Item von dem züg 52 an der Etsch wirt uch min herr doctor schriben 53 ; dann unser burger air 54 von Botzen komen etc.

Min husfrow danckt üch fast 55 , pittet, och ich, uwre 56 , och die muter 57 , zu grüssen.

Ob üch minthalb etwas zu fil, so not wäre, emals ich inhe 58 käme, pitt ich üch, mitt mir zu arbaiten 59 und zu wissen thon. Alls ich aber wol acht nitt nott etc.

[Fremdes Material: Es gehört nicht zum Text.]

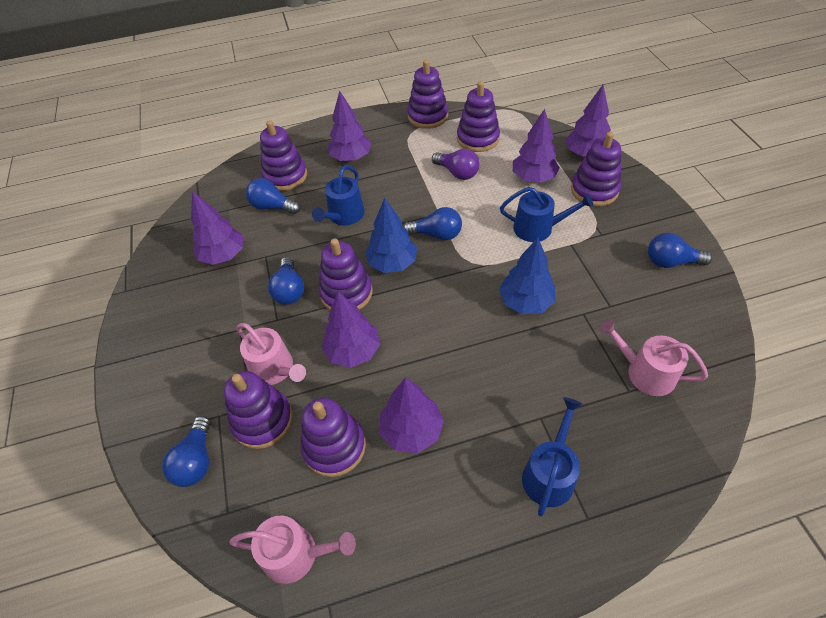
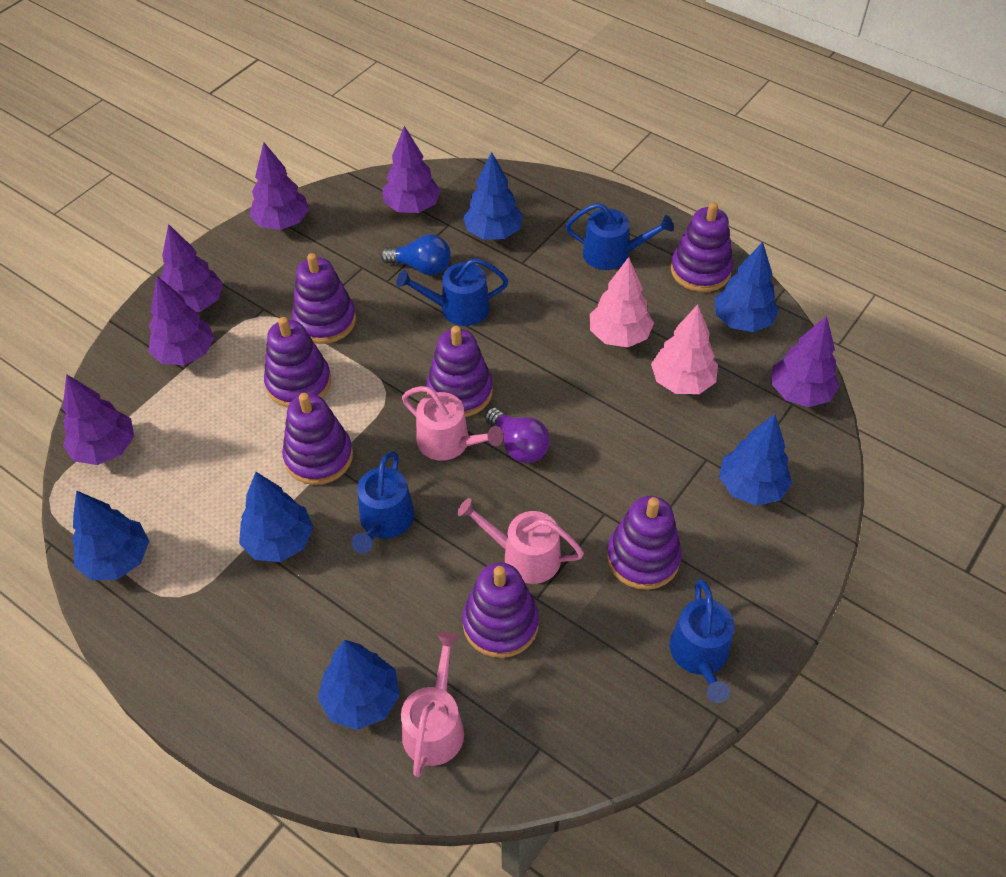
blue light bulb: [162,416,211,487] [246,178,300,214] [268,257,304,305] [403,207,462,241] [648,233,712,268] = 5 -> [381,234,451,275] = 1
blue tree: [365,198,417,273] [499,238,555,314] = 2 -> [72,490,149,580] [239,472,314,562] [318,640,400,730] [463,152,523,240] [715,242,779,332] [719,414,792,506] = 6
blue watering can: [312,165,365,225] [500,187,593,242] [522,397,582,516] = 3 -> [351,451,414,553] [397,258,508,326] [566,203,674,270] [670,579,734,703] = 4
pink tree: none = 0 -> [590,257,654,347] [651,305,718,394] = 2

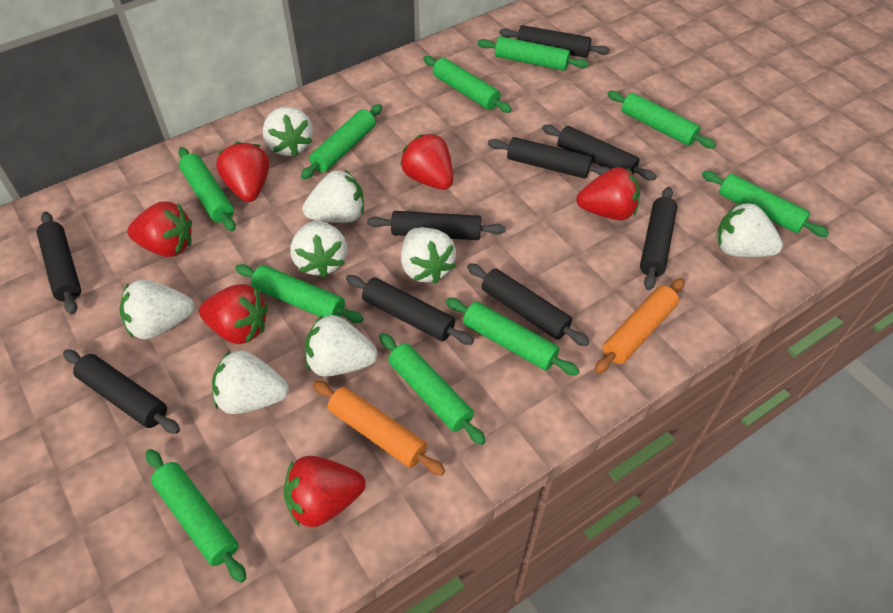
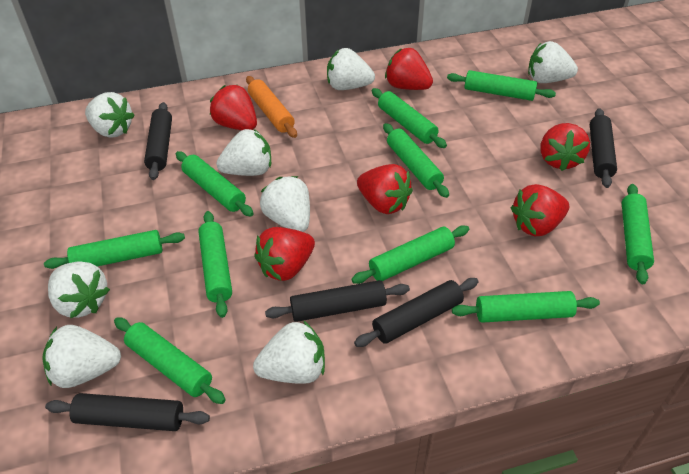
black rolling pin: [37,212,81,315] [63,350,180,434] [346,275,474,345] [367,211,506,240] [467,263,590,346] [488,137,610,179] [499,25,610,58] [542,124,657,181] [640,187,677,290] = 9 -> [45,393,210,431] [144,102,172,180] [265,280,410,322] [354,278,479,347] [590,108,617,188] = 5
orange rolling pin: [313,381,445,476] [594,278,685,374] = 2 -> [246,76,297,138] = 1

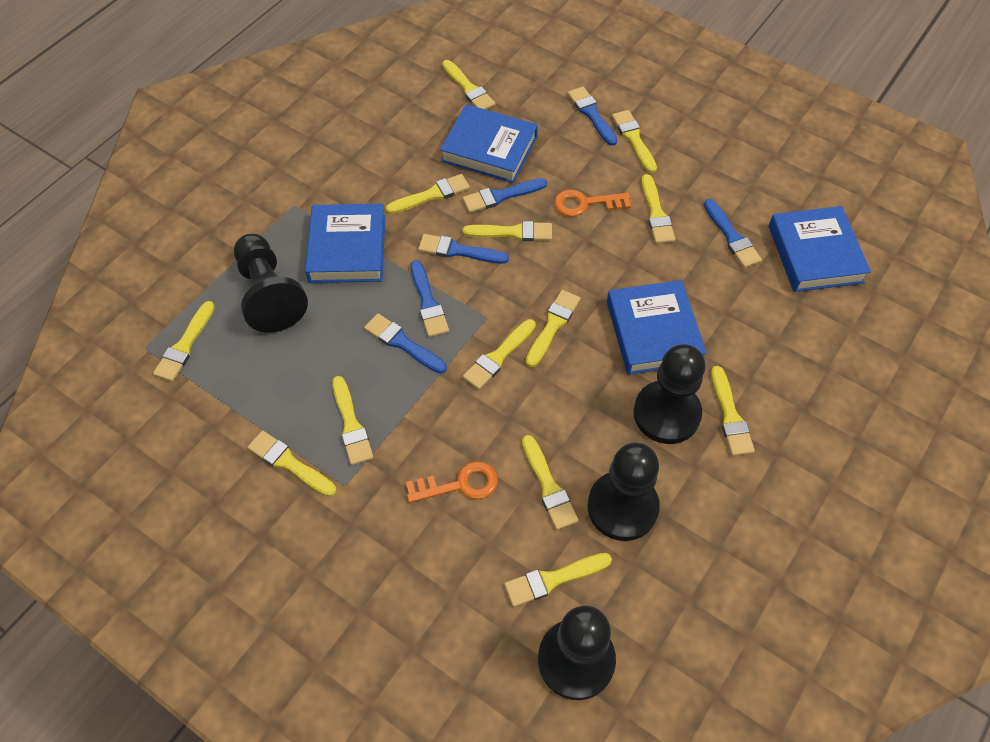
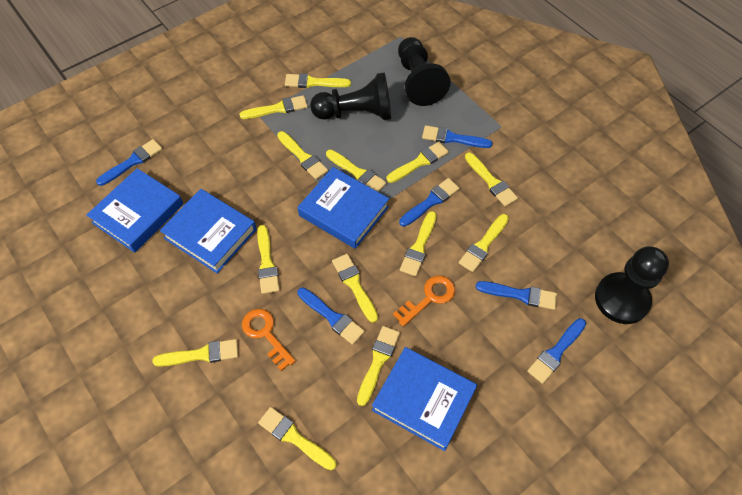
black pawn: [234,234,308,333] [538,606,616,700] [588,442,660,541] [633,344,705,444] = 4 -> [310,72,391,120] [398,37,451,106] [595,246,669,324] = 3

Actum S. G[allen], zinstag nach dem ostertag anno 35. jar.

U[wer] armer, williger

Hans Vogler, yetz

zu S. Gallen.

[Adresse auf der Rückseite:] An min insonnders geliepttenn hernn und fründt, M. Hainrichenn Bullingern, prediger zu Zürych, zu aygnen handen.

46 27. März 1535.
47 die Katholiken.
48 geweiht. — Die Feuerweihe und die Weihe der Osterkerze vor der Kirche war Teil der Osternachtsliturgie (vgl. Balthasar Fischer, Ostern, in: LThK VII 1278).
49 Zu dieser Begebenheit ist weiter nichts bekannt.
50 Jakob Rordorf, Junker, gest. 1556, aus einem Zürcher Ratsherrengeschlecht stammend, war von 1529 an im Großen Rat, 1520-1534 Fraumünsterammann, 1540-1545 Schaffner in Küsnacht, 1551-1556 Obervogt zu Wollishofen und als Constaffelherr von 1551 bis 1555 im Kleinen Rat. 1554 wurde er Schirmvogt, und im selben Jahr ist er als Rechenherr nachgewiesen. Jakob Rordorf war in erster Ehe mit Helena von Hinwil, in zweiter mit Elisabeth von Krusen verheiratet. Er gehörte zum Freundeskreis Bullingers;
so finden sich als Taufpaten seiner Kinder 1534 Bullinger, 1535 Werner Steiner, 1537 Voglers Ehefrau Appolonia Baumgartner und 1538 Hans Rudolf Lavater. — Lit.: S[alomon]Rordorf-Gwalter, Mitteilungen über das Rordorf-Geschlecht, Zürich 1920, S. 64-67; HBLS V 697.
51 einmal, bei Gelegenheit (SI I 594).
52 Heer (Grimm XV 832 und XVI 388).
53 Ein Bericht Vadians zum Truppenzusammenzug im Etschtal (vgl. dazu oben Nr. 559, 23-25 und Anm. 10) liegt nicht vor.
54 Vielleicht Peter Graf oder Dominik Hochrütiner (vgl. Vadian BW V 278).
55 sehr (SI I 1112).
56 Bullingers Ehefrau Anna, geb. Adlischwyler.
57 Bullingers Mutter Anna, geb. Wiederkehr.
58 hinein, nach Zürich.
59 euch mit mir abzumühen (SI I 426).